Der "Mitte" fehlen die Botschaften

Die Delegierten der CVP Schweiz haben kürzlich einem neuen Namen und der Fusion mit der BDP zugestimmt. Das bedeutet einen grossen Schritt, denn mit dem neuen Namen «Die Mitte» vollzieht insbesondere die Mutterpartei CVP ihren sichtbaren Abschied vom ländlich-christlichen Stammmilieu. Künftig möchte man moderner, sozialer und gesellschaftlich offener politisieren. Für viele ist dies auch ein schmerzhafter Schritt, denn wie die NZZ kürzlich in einem spannenden Interview mit CVP-Präsident Gerhard Pfister trefflich bemerkte, war die CVP nicht eine eigentliche Partei, sondern die politische Heimat der katholisch-ländlichen Schweiz, welche ihre Bedeutung verloren hat. Es wird sich zeigen, ob die neue Partei die unterschiedlichen Strömungen erfolgreich kanalisieren und die alte CVP wieder zum Erfolg führen kann. Tatsächlich ging der Wechsel nicht ohne Nebengeräusche über die Bühne.
Eine neue Politmarke
Die neue "Mitte" wird als Marke auf Kosten der bekannten Grössen CVP und BDP etabliert. Wie attraktiv ist diese neue Marke, kann sie neben den etablierten Schlachtrössern SP, FDP, Grüne und SVP bestehen? Mit welchen Botschaften wird sie sich in den Köpfen der Schweizer BürgerInnen festsetzen?
Der Name ohne Eigenschaften
Beginnen wir mit dem Namen. Das C ist weg. "Die Mitte" scheint auf den ersten Blick eine logische Wahl. Mitte ist immer gut. Der Präsident sitzt in der Mitte, auf der Autobahn nimmt man die mittlere Spur, und beim Handy wählt man das mittlere Abo, wenn man nicht sicher ist. Der Mensch meidet in der Regel die Extreme. Ausserdem ist die "Mitte" ja schon etablierter Begriff, mit der "Mitte-Fraktion" im Parlament. Der Name ist auch kurz und bündig und kann damit mit den Buchstabenkürzeln der Konkurrenz mithalten.

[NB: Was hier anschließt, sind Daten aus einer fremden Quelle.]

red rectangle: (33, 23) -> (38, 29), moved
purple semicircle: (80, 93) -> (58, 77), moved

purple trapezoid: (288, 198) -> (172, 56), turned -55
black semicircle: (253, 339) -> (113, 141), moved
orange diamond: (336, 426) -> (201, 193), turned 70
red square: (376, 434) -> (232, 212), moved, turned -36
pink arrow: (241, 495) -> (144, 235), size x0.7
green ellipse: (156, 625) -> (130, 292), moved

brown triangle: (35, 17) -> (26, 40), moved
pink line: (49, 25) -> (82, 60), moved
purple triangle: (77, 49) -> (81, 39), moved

Aber Mitte heisst halt auch: Durchschnitt, Unentschiedenheit, Neutralität. Leider kennt das politische Prinzip aber kein Unentschieden. Auch in der Schweiz laufen politische Prozesse immer auf ein JA oder ein NEIN hinaus. Vor allem aber ist "Mitte" keine Eigenschaft, sondern nur ein Standort. Die neue Partei behilft sich deshalb jetzt schon mit einem Markenzusatz, um eine Botschaft zu vermitteln (Freiheit, Solidarität und Verantwortung). Da sind die etablierten Parteien viel direkter, sie glänzen schon im Namen mit Adjektiven und Attributen: wir sind sozial, freisinnig, volksnahe, oder grün. Das sind klare, direkt ablesbare Positionen im Namen. "Die Mitte" scheut sich offenbar davor, Farbe zu bekennen, oder weiss sich nicht wirklich zu helfen mit einer klaren Position.

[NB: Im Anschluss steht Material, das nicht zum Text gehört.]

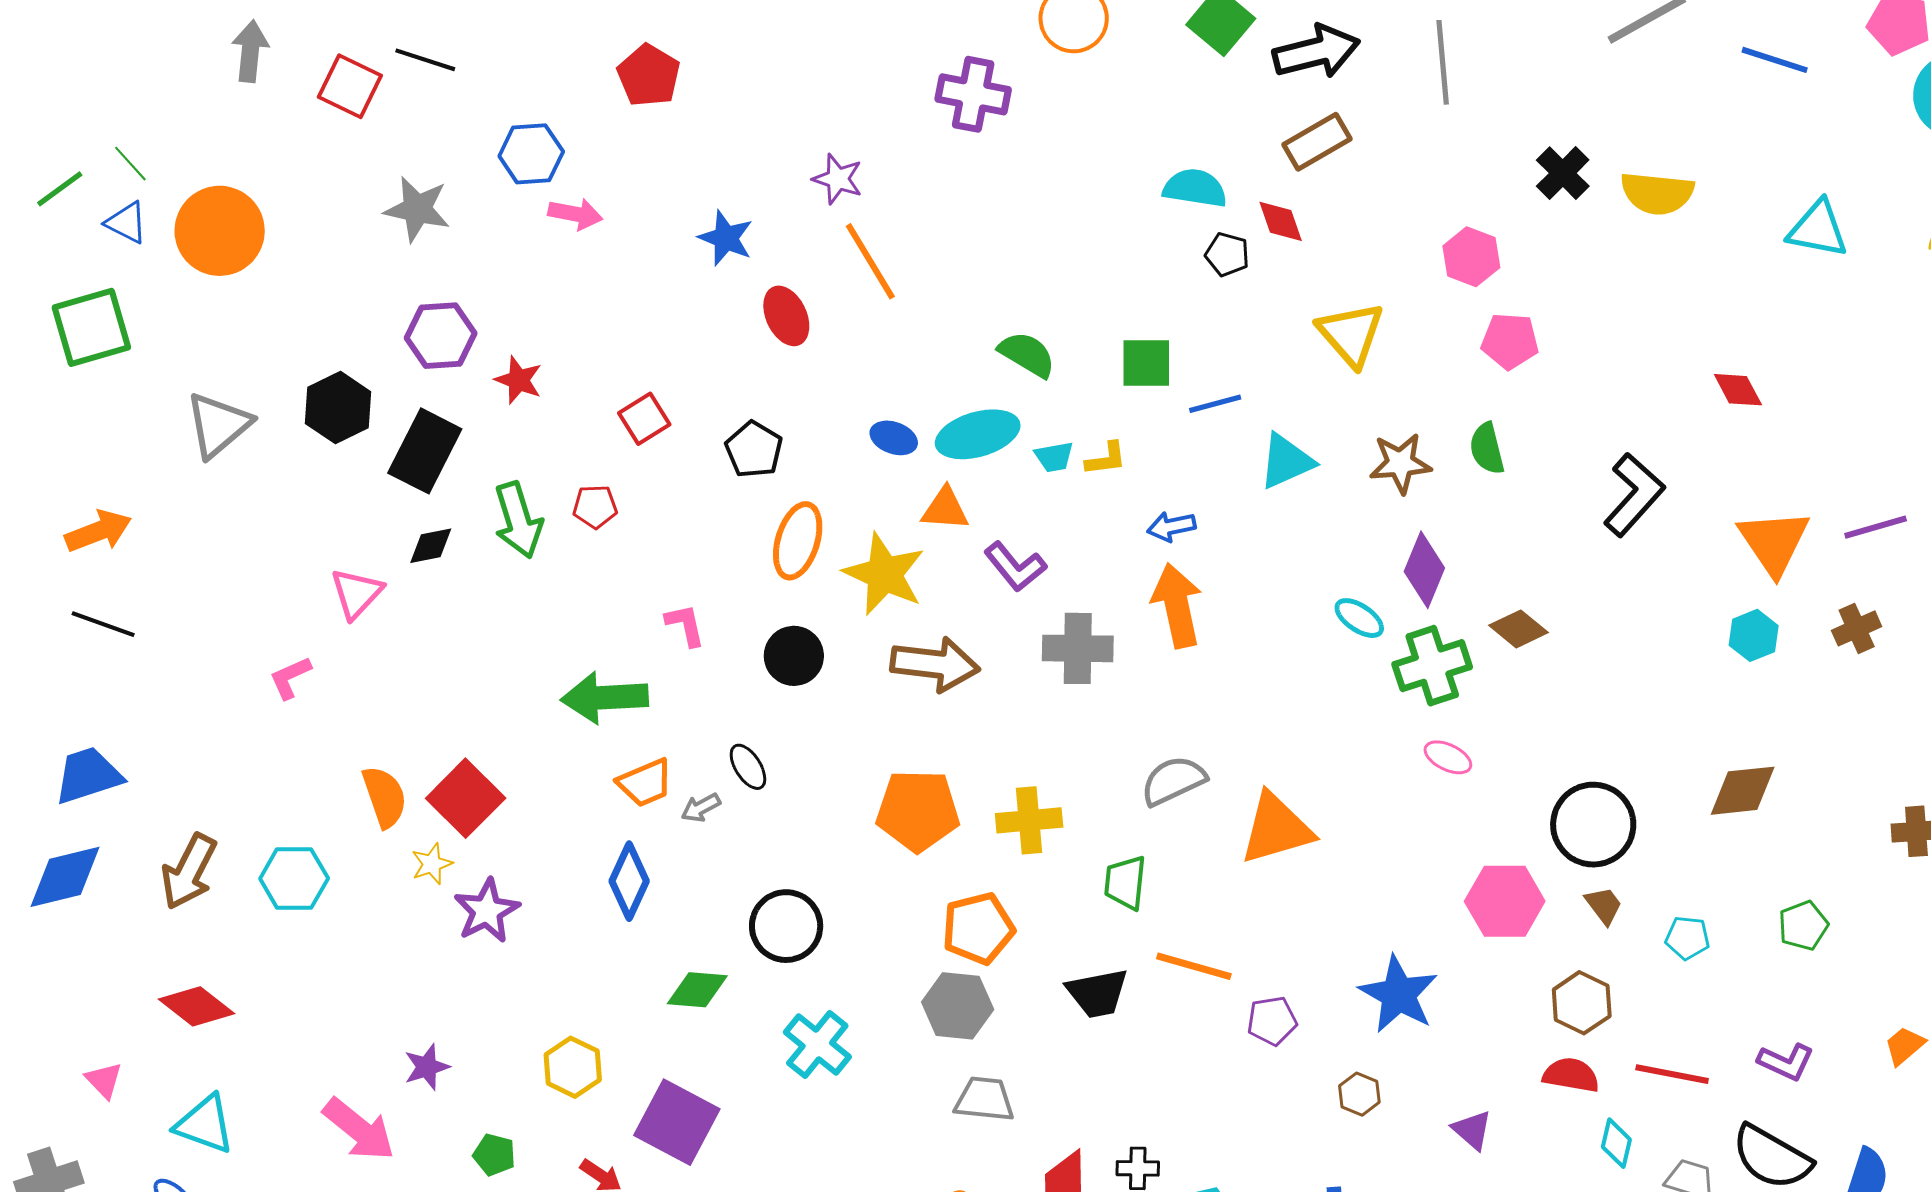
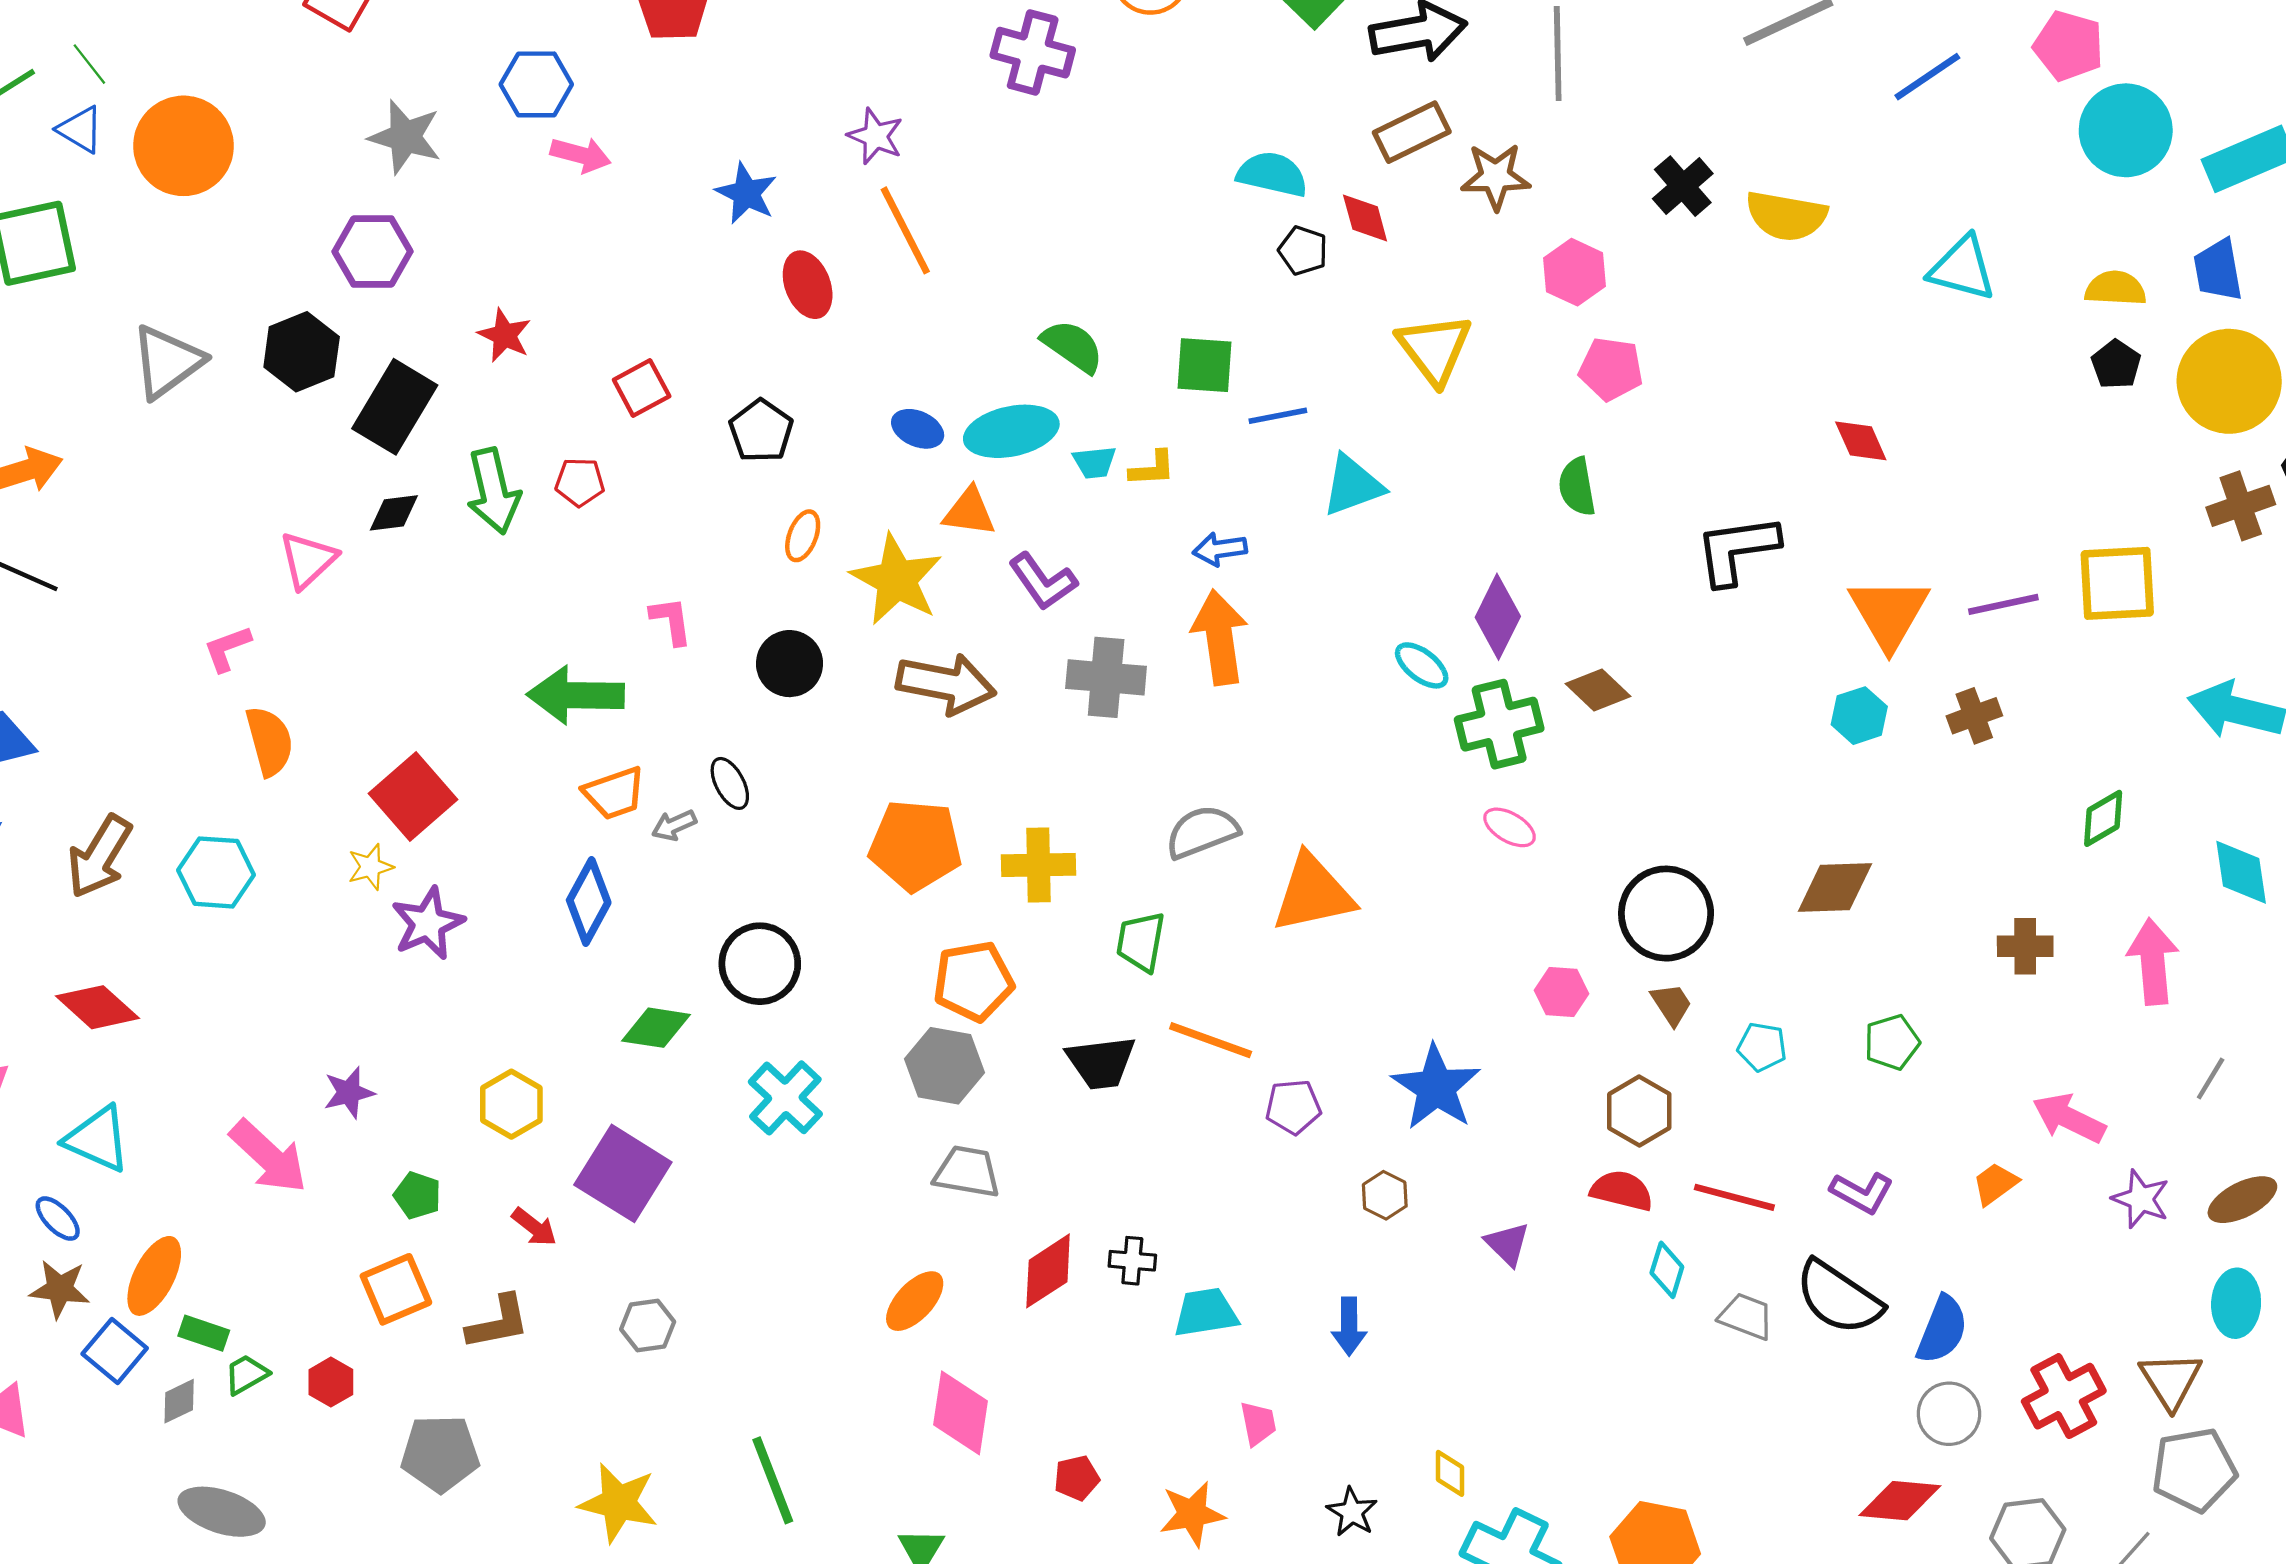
blue line: (1775, 60) -> (1927, 77), turned -56
purple hexagon: (441, 336) -> (373, 251), moved
brown star: (1400, 463) -> (1496, 177), moved
black L-shape: (1634, 495) -> (1737, 550), turned -144
orange ellipse: (798, 541) -> (803, 536), size x0.6
orange semicircle: (384, 797) -> (270, 741), moved
pink hexagon: (1505, 901) -> (1562, 992), size x0.6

Klares, aber auch langweiliges Design
Das neue Design besteht aus einer orangen Klammer und dem blauen Namenszug in den jeweiligen Landessprachen. Weitere Designelemente fehlen. Das ganze kommt einerseits recht klar und überlegt daher. Das Orange wirkt sympathisch und schafft den Bezug zur Mutterpartei CVP.
Aber genügt eine Klammer als visuelle Methapher? Ähnlich wie beim Namen werden beim Betrachter kaum Emotionen geweckt. Wie ist die Klammer zu verstehen? Was wird denn hier zusammengeklammert? Und wieso ist das alles so luftig? Es fehlt ganz einfach der visuelle Impact, welcher z.B. das alte BDP Logo hatte. Ein wenig "mehr Fleisch am Knochen" im Design wäre hier dringend notwendig gewesen, zumal – siehe oben – doch schon der Name generisch ist. Das Logo wird es mit seiner luftig-nüchternen Gestaltung schwer haben neben einem SP-Würfel oder einem SVP-Sünneli.

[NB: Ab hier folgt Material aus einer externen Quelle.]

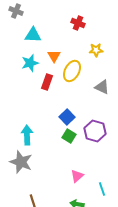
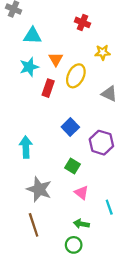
green square: (69, 136) -> (73, 166), moved
gray star: (21, 162) -> (39, 189), moved
pink triangle: (77, 176) -> (81, 193), turned -40

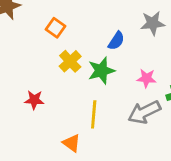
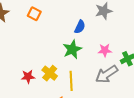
orange square: (56, 28) -> (34, 14), moved
yellow cross: (70, 61) -> (50, 73), moved

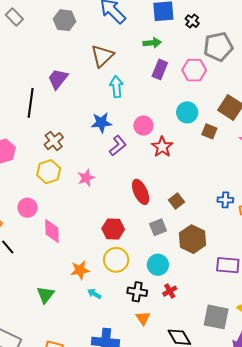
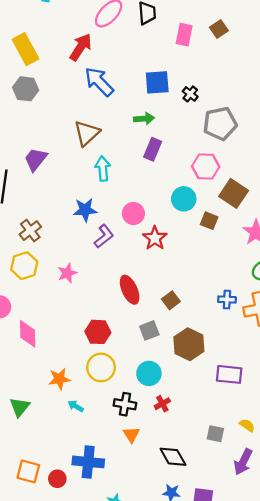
gray hexagon: (65, 20) -> (26, 89), moved
pink hexagon: (194, 70) -> (206, 167), moved
gray square: (216, 317) -> (215, 434), size x0.6

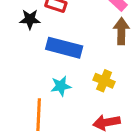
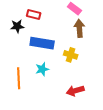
yellow cross: (104, 81) -> (71, 55), moved
orange line: (39, 115) -> (19, 78), moved

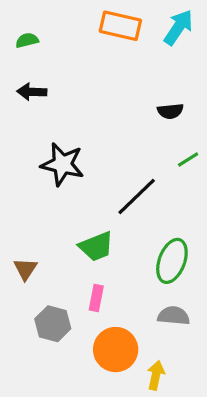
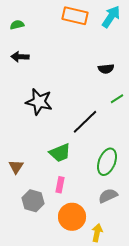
gray semicircle: (174, 316) -> (108, 196), turned -30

Insgesamt gesehen scheint die neue Marke "Die Mitte" merkwürdig inhaltslos. Sie hat es verpasst, klare Signale zu setzen. Das C, die frühere Heimat, ist weg und wurde durch viel Luft ersetzt. Im Anbetracht der neuen politischen Grösse hätte man sich mehr zutrauen müssen. Man darf gespannt sein, ob die politischen Akteure der Partei die neue Marke mit Inhalten und Botschaften zu füllen vermögen.